* **PASSAGE PROVIDED**
## start

The first few pedal strokes feel all too familiar, but the backdrop is fresh. A knobbed tire kicks up a cloud of dust, which settles quickly to reveal the mighty and muddy Fraser River, a giant snake dissecting the valley in a canyon of precipices reaching up to plateau farmlands. Above, white peaks glisten in the sun, the remaining strings of snow in the valley.

Lillooet is often described as “where the wet meets the dry,” a reference to the town’s geographical position in the rain shadow of BC’s Coast Mountains. Yet, for all the rugged beauty of these rainforest hills bordering onto a desert canyon, the landscape in view is not a limitless playground for mountain bikers to bask in. This is St’át’imc Territory, stretching from Long Island on Harrison Lake in the south, up to Churn Creek Protected Area in the north. After generations of land appropriation by non-native settlers (beginning with the Fraser Canyon Gold Rush in 1858), a reluctance to allow recreation access to outsiders lingers. But the hard work of a few locals could soon help kick start tourism in this remote resource-driven community.

## end

* **TASKS AND EXERCISES**
A) From the Lillooet passage, copy word for word the part that opens with the words "The first few" and closes with "in the valley.".
B) In the Lillooet passage, which places are named in the sentence beginning "This is St’át’imc Territory"? List all of them.
C) According to the Lillooet passage, what event began the generations of land appropriation by non-native settlers?

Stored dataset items

## start

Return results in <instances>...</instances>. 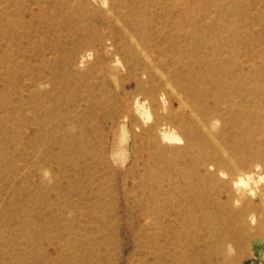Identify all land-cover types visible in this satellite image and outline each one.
Listing matches in <instances>:
<instances>
[{
    "label": "rangeland",
    "instance_id": "1",
    "mask_svg": "<svg viewBox=\"0 0 264 264\" xmlns=\"http://www.w3.org/2000/svg\"><path fill=\"white\" fill-rule=\"evenodd\" d=\"M0 264H264V0H0Z\"/></svg>",
    "mask_w": 264,
    "mask_h": 264
},
{
    "label": "bare ground",
    "instance_id": "2",
    "mask_svg": "<svg viewBox=\"0 0 264 264\" xmlns=\"http://www.w3.org/2000/svg\"><path fill=\"white\" fill-rule=\"evenodd\" d=\"M110 15H111V14H110ZM157 69H158V68H157ZM166 135H167V134H166ZM171 137H172V136H171ZM166 138H169V137H166ZM166 138H165V139H166ZM173 138H174V137H173ZM170 139H171V138H170ZM234 162H235V161H234ZM235 163H236V162H235ZM237 171H238L239 173H241L239 168H237ZM252 193H253V192H252ZM261 196H263V195H261ZM208 215H209V214H208Z\"/></svg>",
    "mask_w": 264,
    "mask_h": 264
}]
</instances>
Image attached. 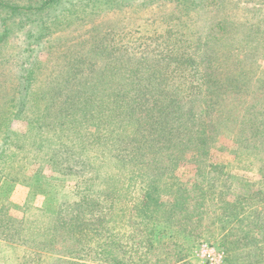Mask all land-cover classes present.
<instances>
[{"label":"trees","instance_id":"trees-1","mask_svg":"<svg viewBox=\"0 0 264 264\" xmlns=\"http://www.w3.org/2000/svg\"><path fill=\"white\" fill-rule=\"evenodd\" d=\"M98 1L83 0L54 16L84 11L77 20L89 21ZM158 1L170 7L171 19L167 11L157 19L168 30L120 48L114 37L93 34L69 46L50 39L58 31L49 26L52 14L69 0L36 6L0 0L2 12L30 14L16 30L19 54L10 76L3 50L12 30L0 23V191L3 183L36 194L41 185L63 186L56 207L45 206L35 225L32 216L17 220L0 214L5 242L0 250L34 247L42 238V251L58 264H192L182 247L221 234L227 264H264V70L255 55L258 25L218 22L216 14L211 21L229 0ZM246 44L251 54L240 57L236 46ZM43 53L47 68L40 74L36 61ZM27 116L34 119L30 131L16 133L14 121ZM222 141L235 146L227 168L213 160ZM38 165L51 175L30 176ZM183 166L193 172L191 180L177 177ZM236 169L260 179H238ZM68 184L74 186L70 191ZM176 245L182 250L172 251ZM0 257L4 264L13 259Z\"/></svg>","mask_w":264,"mask_h":264},{"label":"rangeland","instance_id":"rangeland-1","mask_svg":"<svg viewBox=\"0 0 264 264\" xmlns=\"http://www.w3.org/2000/svg\"><path fill=\"white\" fill-rule=\"evenodd\" d=\"M8 3L15 4L17 6H30L33 4L34 6L40 4L42 0H5ZM83 0H69V2H64L62 5H58L55 10L57 12L53 13L52 16L64 13V9H70L75 4H81ZM31 5V6H33ZM95 15L91 17L89 21L82 22L77 20V18L83 17L82 13L76 14V16L69 14H65L62 17L56 18L54 16L49 22L50 28L57 29L54 34H50L48 37L52 39L58 46H69L68 43L74 42L79 43L89 37L91 34L97 35L102 38H112L114 37L115 41L118 42L117 46H138V38L145 37H154L156 35L155 32H164L168 30V25L164 22H159L157 19L160 16V21L164 18V13L167 11L169 15H171L170 7L168 6H160L159 1L156 0L153 2H147V0H99L94 4ZM216 5V4H215ZM215 8V7H214ZM218 8V7H217ZM220 12L217 14L212 13L211 21L214 19V14L219 15L218 22L220 20L235 22L237 26L245 25L247 28H252L250 24L258 25L257 29V42L255 43L256 48L259 47V52L255 53V55L260 58V64L262 69L264 70V0H229L228 4L222 6L219 9ZM258 10H261V15H259ZM91 9H88L86 12H91ZM27 15L30 14H22V15H11L9 11L2 12L0 11V23L2 21L7 22V25L10 26L12 32L10 34V44L9 47L3 50V55L6 52V56L10 58V61L3 64L5 67V72L8 76L11 75V71H13L17 65V59L19 54L18 42L19 38L16 30L18 29V25L24 22L27 18ZM58 15V16H60ZM193 18L196 15L193 13L189 14ZM259 15V16H258ZM69 20V21H68ZM210 21V22H211ZM216 21V20H215ZM164 24V25H163ZM50 28L47 30L49 31ZM59 28V29H58ZM63 30V31H60ZM1 31V29H0ZM54 31V30H53ZM47 37V38H48ZM202 38V39H201ZM206 38V34H202L200 39L204 40ZM239 39H243L241 35L237 36V41L240 42ZM253 43V42H249ZM245 46H236L238 49L236 53L239 54L240 57H246L248 54H251L248 50H251V47ZM129 48V47H128ZM257 51V50H256ZM133 56L135 54H132ZM130 55L129 57H132ZM2 57V56H1ZM138 58V55L137 57ZM48 60V54L43 53L40 55V58L36 61V70L38 73H44L46 71V65ZM9 86V85H8ZM31 124H34V119L32 120L30 117H22L16 121H14L13 130L19 134H27L30 131ZM235 150V146L232 145L229 141H222L217 144L214 149L213 160L216 162L223 164L224 168L227 166H231L233 163V151ZM242 169V168H240ZM236 169L234 174L237 175L238 179H260V176L250 172L247 169ZM29 175L32 177H49L51 175V171L46 169L43 165H38L33 167ZM188 176V177H186ZM177 177L180 179L188 178L187 180H191L193 178V172L183 166L177 173ZM244 182V181H243ZM248 183L247 181H245ZM249 186V185H247ZM39 194L36 192H29L22 188L14 187L8 183H3V186L0 191V214H4L7 217H12L17 220H22V218L27 216H32L31 221L32 225L38 223V220L42 219V214L44 210L54 209L56 204L59 201L58 196L61 194V190L63 188L60 184H53L40 186ZM43 187V188H42ZM73 184H68L66 186L67 190L70 191L73 188ZM43 190L49 191L51 196H43L41 195ZM233 190L239 194H246L245 188L242 186H234ZM165 202L170 203L167 197H164ZM171 204V203H170ZM47 208H46V207ZM45 207V208H43ZM26 209L29 210L26 214ZM25 215V216H24ZM264 220V217H263ZM35 222V223H34ZM207 223L205 224V226ZM204 232V231H203ZM124 235V244L126 246H131V242L128 241V233L122 232ZM4 238L0 237V246L5 244L3 241ZM42 238H39L37 241V245L33 247H27V245H9L8 248L0 250L2 258L13 256L11 264H58L55 259L46 257V253L42 251L45 249L41 244L43 243ZM222 240V235H216V238L212 240H207L206 238L197 240L196 242H192V247L183 246V250L187 252L188 262L192 264H203L205 262V258L203 256V246L208 245V247L213 251V254L216 257V264H227L226 261V253L225 250L222 249L219 245V242ZM180 242V241H179ZM99 243H94V247H96ZM8 245V244H6ZM179 245L170 247L172 251L182 250V248L178 247ZM59 254H69L64 252L65 249H58ZM81 248V247H80ZM79 248V249H80ZM168 248V250H171ZM60 250H64L61 251ZM37 254H43L41 258L37 256ZM1 258V257H0ZM64 260L71 261V258L65 257L62 258ZM79 264H89L84 261H74ZM0 264H4L3 259L0 261ZM181 264V263H178Z\"/></svg>","mask_w":264,"mask_h":264},{"label":"built area","instance_id":"built-area-1","mask_svg":"<svg viewBox=\"0 0 264 264\" xmlns=\"http://www.w3.org/2000/svg\"><path fill=\"white\" fill-rule=\"evenodd\" d=\"M203 256L205 262L203 264H216V257L213 251L208 247V245L203 246Z\"/></svg>","mask_w":264,"mask_h":264}]
</instances>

## end

* **TASK-BY-TASK ANSWERS**
A)
The first few pedal strokes feel all too familiar, but the backdrop is fresh. A knobbed tire kicks up a cloud of dust, which settles quickly to reveal the mighty and muddy Fraser River, a giant snake dissecting the valley in a canyon of precipices reaching up to plateau farmlands. Above, white peaks glisten in the sun, the remaining strings of snow in the valley.

B)
St’át’imc Territory
Long Island
Harrison Lake
Churn Creek Protected Area

C) The Fraser Canyon Gold Rush in 1858.